- [PASSAGE SHOWN]:
########################################
Tag Archives: reform

Why no synod coverage?

From a reader:

“I am somewhat alarmed that you haven’t had any discussion or podcast on the Synod, or on Pope Francis in general. Why is your voice conspicuously absent?”

Even socially people ask me what I think about the synod. My answer: Nothing.

There is a reason for this. Firstly, why am I not covering the synod? Apart from the fact that I am too busy with work and my children, in general I am just not interested in what is little more than a media circus. In the first place, there are many groups with correspondents in Rome, or providing coverage from such people. There is precious little that I can add. You’ve seen Cardinal Burke and Bishop Athanasius Schneider, and they have given scathing commentary on the instrumentum laboris for this Synod. What can I add to it? I’m not there, I don’t have access to sources who know what is going on, and others are doing a good job.

More importantly, I am resisting the trend in the blogosphere and traddom of becoming an “authentic commentator.” In all reality, I am just a guy with opinions, and largely so are others, no matter how correct they may be. I know of people who are losing the faith over this, or less importantly but no less destructively, sleep, increasing stress, becoming angry. There is simply no reason for this. In a just sense, I do get angry over what manifest heretics like Cardinal Kasper are trying to do to the Church. But I do not let it disturb my faith. St. Paul tells us: “Irascimini, et nolite peccare: sol non occidat super iracundiam vestram.” (Be angry and do not sin: Let not the sun set on your anger.) The first part is a quote from Psalm 4, which we sing every night in Compline in the Benedictine breviary. St. Paul is acknowledging that we can be angry, but we need to be in control of it, or we should not be disturbed. St. Thomas observes that anger is a perfection that helps you overcome difficult things, but is disordered after the fall so that it lashes out in all directions, rather than being directed at difficult things.
########################################
- [RECORDED INFORMATION]:

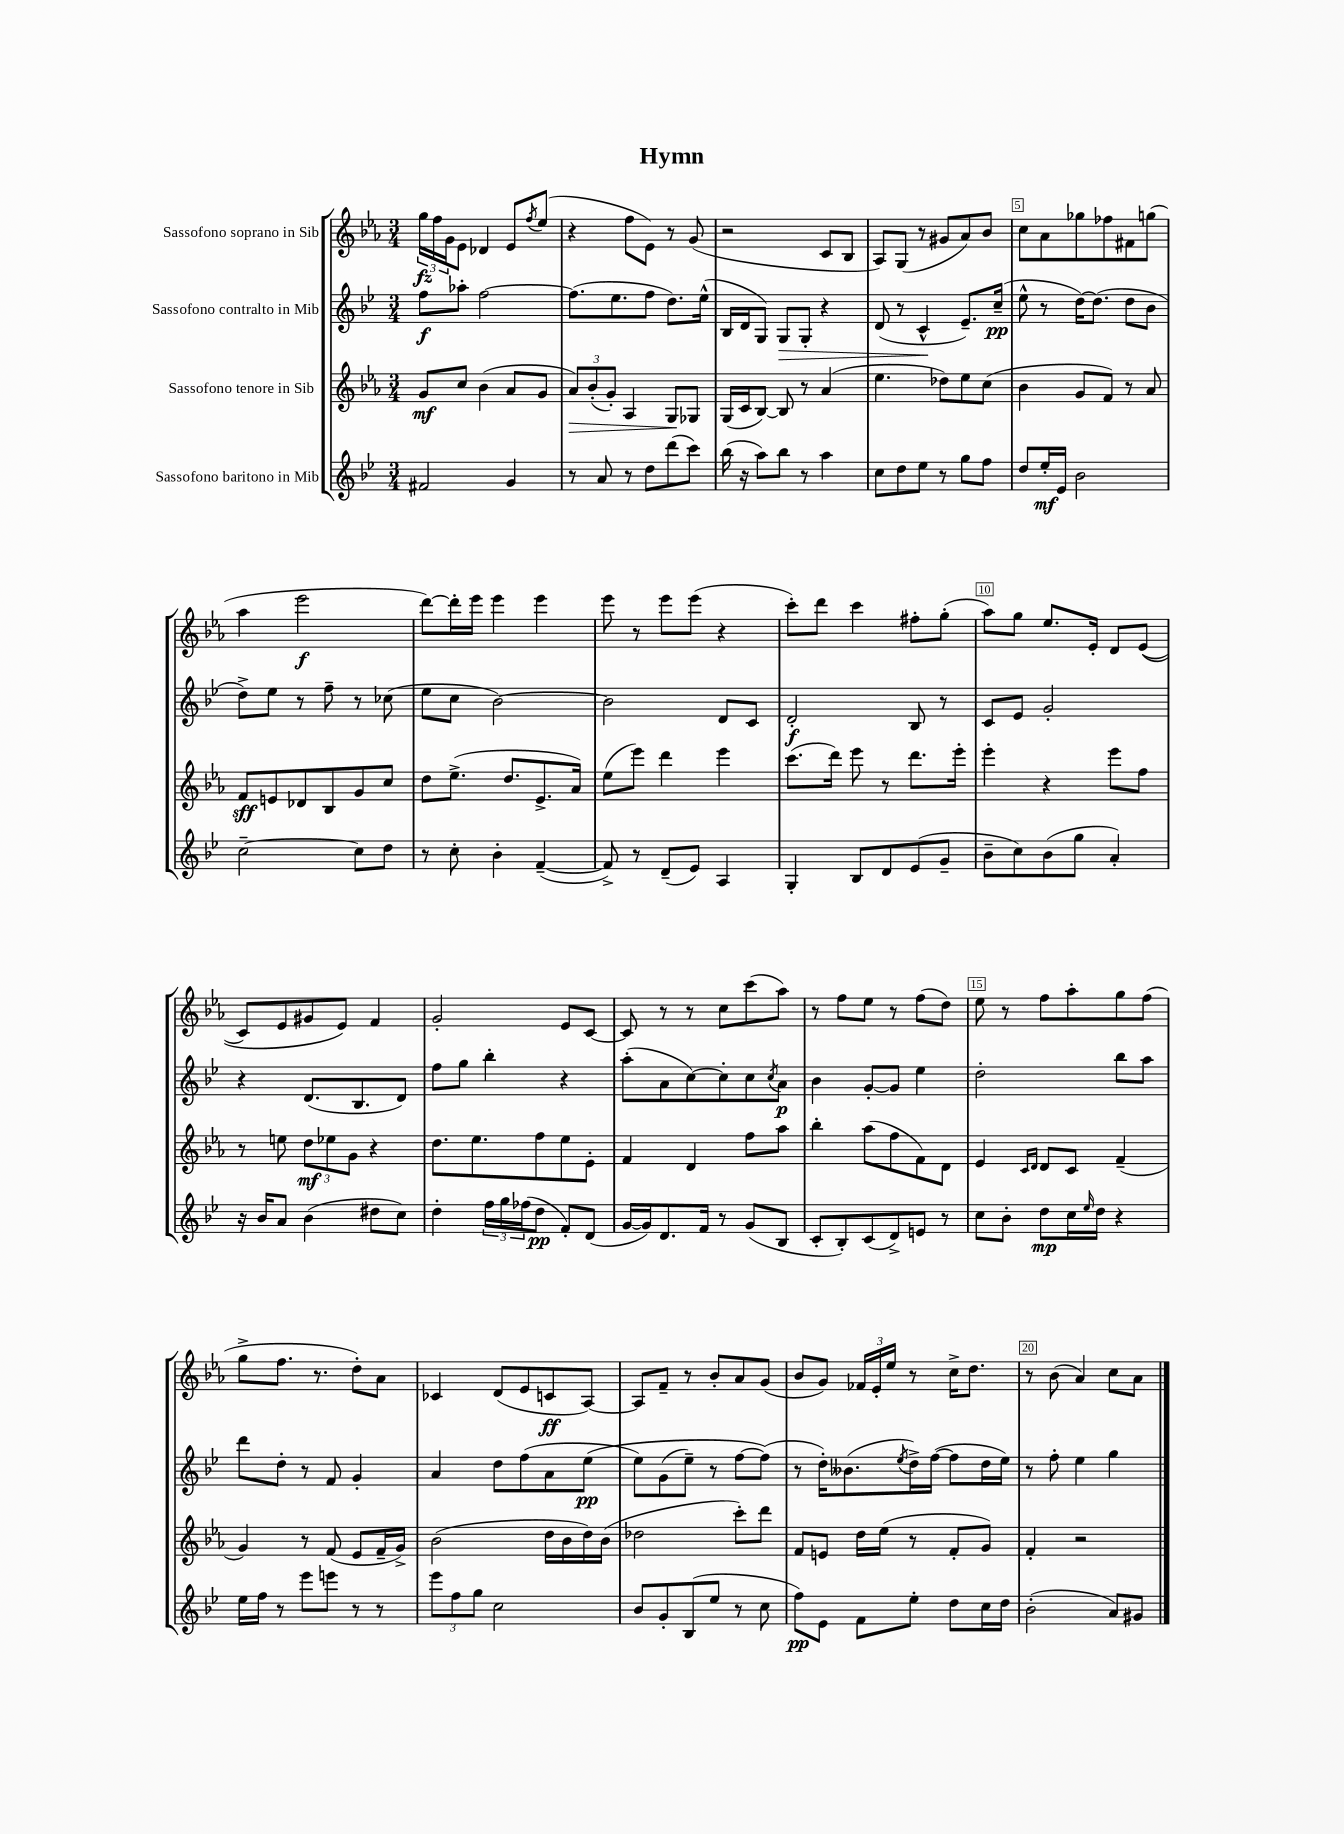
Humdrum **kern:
########################################
- [WORK TO BE COMPLETED]: In the post on synod coverage, which psalm is the first part of the St. Paul quotation taken from?

- [TASK SOLUTION]: Psalm 4.